### 데이터 발췌
..........
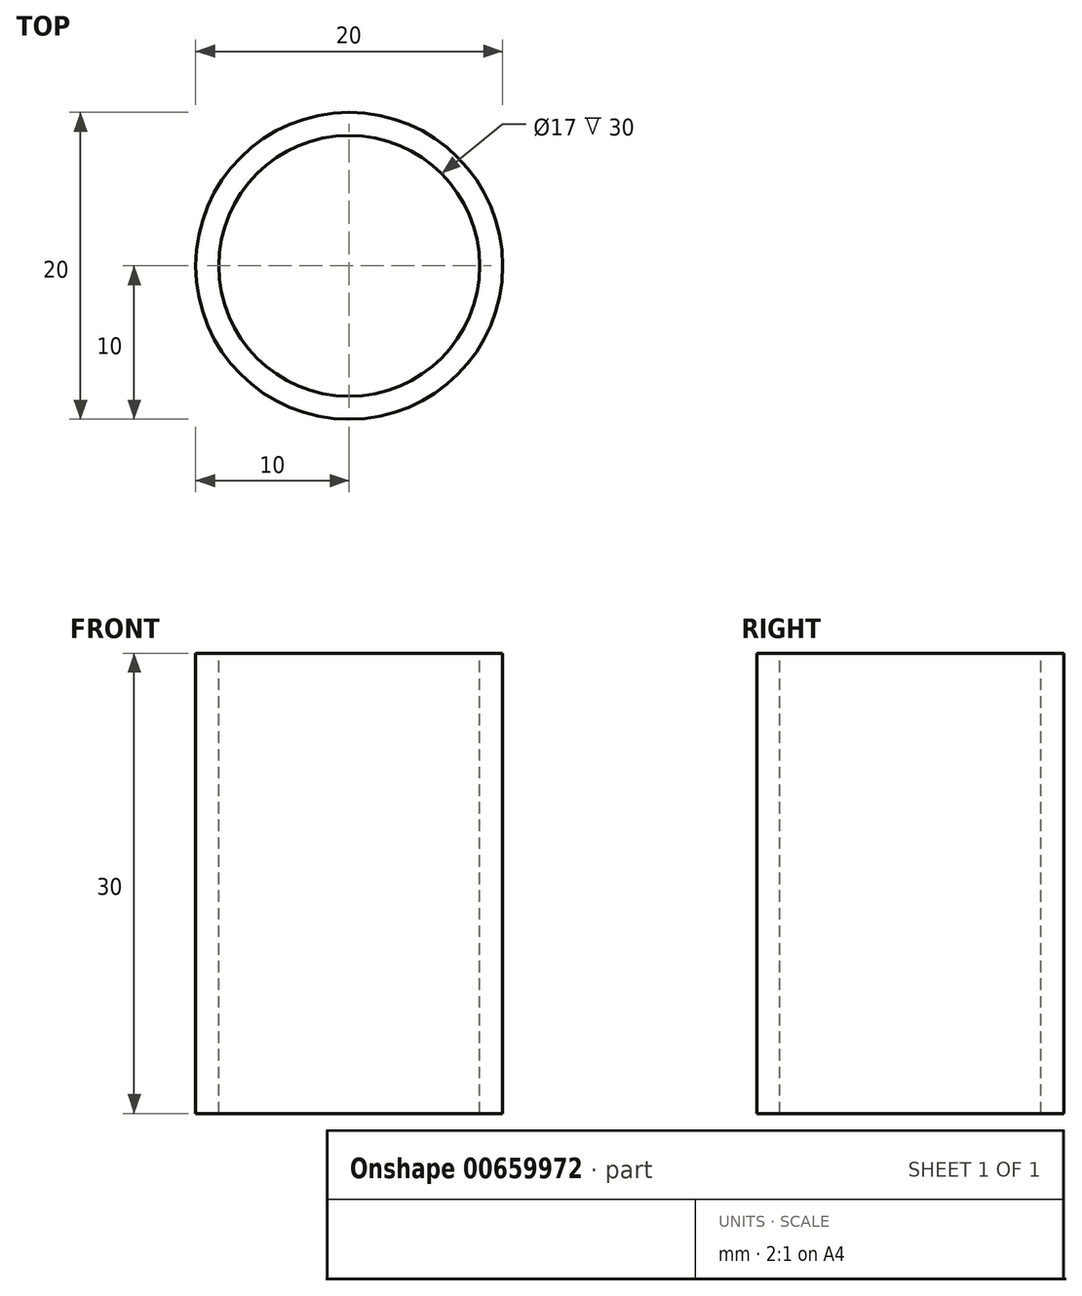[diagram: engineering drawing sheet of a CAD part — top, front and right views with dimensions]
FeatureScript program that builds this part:
annotation { "Feature Type Name" : "Feature", "Feature Type Description" : "" }
export const myFeature = defineFeature(function(context is Context, id is Id, definition is map)
    precondition{}
    {
        {
            var Q0;
            Q0=qCreatedBy(makeId("Top.planeOp"),FACE);
            var sketch = newSketch(context, id + "F0", { "sketchPlane" : qUnion([Q0])});
            skCircle(sketch, "E0", {"center": v(0, 0) * mm, "radius": 10 * mm});
            skCircle(sketch, "E1", {"center": v(0, 0) * mm, "radius": 8.5 * mm});
            skSolve(sketch);
        }
        {
            var Q0;
            Q0=qCreatedBy(makeId("Front.planeOp"),FACE);
            var sketch = newSketch(context, id + "F1", { "sketchPlane" : qUnion([Q0])});
            skLineSegment(sketch, "E2", {"start": v(0, 0) * mm, "end": v(0, 30) * mm});
            skSolve(sketch);
        }
        {
            var Q0;
            Q0=makeQuery(id+"F0.imprint","IMPRINT",FACE,{"disambiguationData":[TD([[makeQuery(id+"F0.imprint","IMPRINT",EDGE,{"derivedFrom":sQuery(id+"F0.wireOp",EDGE,"E0")}),1.0]])]});
            var Q1;
            Q1=sQuery(id+"F1.wireOp",EDGE,"E2");
            sweep(context, id + "F2", {"profiles" : qUnion([Q0]), "path" : qUnion([Q1])});
        }
    });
..........
위 기록에서 "makeId"라는 문자열이 들어 있는 줄을 모두 찾아 한 줄도 빠짐없이 옮겨 적으세요.

### 결과
            Q0=qCreatedBy(makeId("Top.planeOp"),FACE);
            Q0=qCreatedBy(makeId("Front.planeOp"),FACE);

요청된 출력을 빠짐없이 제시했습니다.